- [本文抜粋]
-- -- --
さて,そのまま走っていくと,今度はメーター上にピコピコ表示が出るので,なんだろう?と思ったら,どうやら「レーンキープアシスト(車線からはみ出しそうになると警告・補助する機能)」が作動したようです.私が白線内でアウト-イン-アウトで走ったのを,クルマ側はお気に召さないご様子・・・.
仕方がないので,「レーンキープアシスト」をOFFにしようとボタンを探してみるも見当たらず,聞いてみたらステアリングの右側にあるとの事.「えっ? 右側??」と思って覗いてみると,
「いや,ないよ??」(゚Д゚;≡;゚Д゚) ドコ!?
と走りながらでは見つけられなかったので,信号待ちの間に右側を覗き込んだら,
確かにステアリングの右側にスイッチがありました.でも覗かないと分かんないというのは,あんまりユーザーフレンドリーじゃないですね(安全機能をOFFにさせにくいように,意図的にこういう配置なんでしょうけれど).
ああ,そうそう.操作系がユーザーフレンドリーじゃないと言えば,「ドライブモード」のセレクトスイッチも操作しづらかったです.
このスイッチ,EPB(ドライバーの真横)よりも後ろ側にあるので,かなり後方に手を伸ばさないと押せない.初めは走行中にモードを切替えようとしてカチカチ押してたら,それはEPBのスイッチでした(汗).走行中にEPBを押してもサイドが引かれなかったのは助かりましたが(当たり前),先進の「i-cockpit」と言う割には,この手の操作系のスイッチ配置が今一つな気がしますね.まぁ,環境に優しくない・安全的ではないスイッチ類が端っこに寄せられるのは,時代的に仕方ないんですかね・・・.
さて,その「ドライビングモード」.デフォルトは「Normal」で,他に「ECO」と「Sport」があります.日本車だとデフォルトを「ECO」にする事が多い気がするのですが,この辺りは欧州車らしいですね.ドライビングフィールとしては,「ECO」は露骨に走らず(低開度域のアクセル操作が無視される).「Sport」は初期のレスポンスが良い(低開度域のアクセル操作でもスロットルが開く).
-- -- --
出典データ

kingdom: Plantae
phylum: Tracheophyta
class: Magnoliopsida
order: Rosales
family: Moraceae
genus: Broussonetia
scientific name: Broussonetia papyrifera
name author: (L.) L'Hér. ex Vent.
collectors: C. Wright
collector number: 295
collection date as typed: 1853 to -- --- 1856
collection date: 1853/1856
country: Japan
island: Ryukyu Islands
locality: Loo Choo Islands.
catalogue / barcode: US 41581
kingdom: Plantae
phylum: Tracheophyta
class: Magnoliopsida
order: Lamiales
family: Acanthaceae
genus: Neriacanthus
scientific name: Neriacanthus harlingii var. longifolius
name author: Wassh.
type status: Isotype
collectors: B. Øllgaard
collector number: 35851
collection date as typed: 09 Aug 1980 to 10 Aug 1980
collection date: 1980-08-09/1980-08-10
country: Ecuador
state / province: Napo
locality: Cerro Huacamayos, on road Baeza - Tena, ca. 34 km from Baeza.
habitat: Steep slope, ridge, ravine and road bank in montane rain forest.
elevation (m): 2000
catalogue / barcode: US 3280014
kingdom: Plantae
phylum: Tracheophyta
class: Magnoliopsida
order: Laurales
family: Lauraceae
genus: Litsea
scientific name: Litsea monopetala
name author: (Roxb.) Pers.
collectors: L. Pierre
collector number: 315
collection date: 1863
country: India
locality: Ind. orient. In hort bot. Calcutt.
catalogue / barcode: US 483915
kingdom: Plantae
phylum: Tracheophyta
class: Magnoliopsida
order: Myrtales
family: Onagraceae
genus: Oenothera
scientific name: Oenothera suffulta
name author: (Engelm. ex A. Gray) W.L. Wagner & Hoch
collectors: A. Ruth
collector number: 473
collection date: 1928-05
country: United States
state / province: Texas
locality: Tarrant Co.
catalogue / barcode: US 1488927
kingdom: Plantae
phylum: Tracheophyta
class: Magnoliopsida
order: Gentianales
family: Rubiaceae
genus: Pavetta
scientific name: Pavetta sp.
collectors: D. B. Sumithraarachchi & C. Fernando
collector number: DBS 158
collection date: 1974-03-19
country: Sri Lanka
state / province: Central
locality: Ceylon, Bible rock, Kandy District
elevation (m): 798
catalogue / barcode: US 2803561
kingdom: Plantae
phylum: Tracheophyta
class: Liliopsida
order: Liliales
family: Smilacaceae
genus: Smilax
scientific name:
-- -- --
- [取り組み課題]
- A) 試乗記の本文のうち、「ああ,そうそう.操作系がユー」で始まり「操作でもスロットルが開く).」まで続く部分を、一字一句そのまま書き写してもらえますか？
- B) 試乗記の本文を、最後の文の後から書き継いでもらえますか？

- [課題への回答]
- A)
ああ,そうそう.操作系がユーザーフレンドリーじゃないと言えば,「ドライブモード」のセレクトスイッチも操作しづらかったです.
このスイッチ,EPB(ドライバーの真横)よりも後ろ側にあるので,かなり後方に手を伸ばさないと押せない.初めは走行中にモードを切替えようとしてカチカチ押してたら,それはEPBのスイッチでした(汗).走行中にEPBを押してもサイドが引かれなかったのは助かりましたが(当たり前),先進の「i-cockpit」と言う割には,この手の操作系のスイッチ配置が今一つな気がしますね.まぁ,環境に優しくない・安全的ではないスイッチ類が端っこに寄せられるのは,時代的に仕方ないんですかね・・・.
さて,その「ドライビングモード」.デフォルトは「Normal」で,他に「ECO」と「Sport」があります.日本車だとデフォルトを「ECO」にする事が多い気がするのですが,この辺りは欧州車らしいですね.ドライビングフィールとしては,「ECO」は露骨に走らず(低開度域のアクセル操作が無視される).「Sport」は初期のレスポンスが良い(低開度域のアクセル操作でもスロットルが開く).

- B)
「ECO」モードの方で気になったのは,アイドリングストップ時間が短い点で,信号待ちでも45秒くらいですぐに再始動してしまいます.そもそも,アイドリングストップに対して消極的な設計のようで,機能が使えるようになるとメーター上にインジケータが出るのですが,ほとんどの時間「使用不可」でした.この辺りは「i-cockpit」を採用した事で消費電力が増えて ,充放電バランスが厳しくなったんでしょうか? ちょっと意外でした(それだけ消極的な割には,車速が完全に0km/hにならなくてもエンジンを停止するコースティングストップみたいな事もやってたりもするんですが・・・).
一方,「Sport」モードの方は,ONにすると後ろの方から,F1のMGU(Motor Generator Unit)みたいな音がしてくるのですよ・・・(↓).
VIDEO
「なんじゃ,こりゃ!?」 Σ(゜ω゜)ビクッ
と思い,「えっ? このクルマ,ハイブリッドじゃないよね??」「後方にモーター積んでないよね?」「なんでエンジン回転数と連動した音が後方からしてくるの??」と頭の中に?マークをいっぱい浮かびました.ふと思い立って,試しにドライブモードを「Normal」に戻しみると音が消えたので,
「これは,まさか・・・」(;・∀・)
と思い,後でネットで調べてみたところ,公式には一切語られていませんでしたが,一部の記事に「エンジン音を模した低音がスピーカーから流れて~」と書いてありました・・・.スピーカーから音を流しているから後方から聞こえたんですね.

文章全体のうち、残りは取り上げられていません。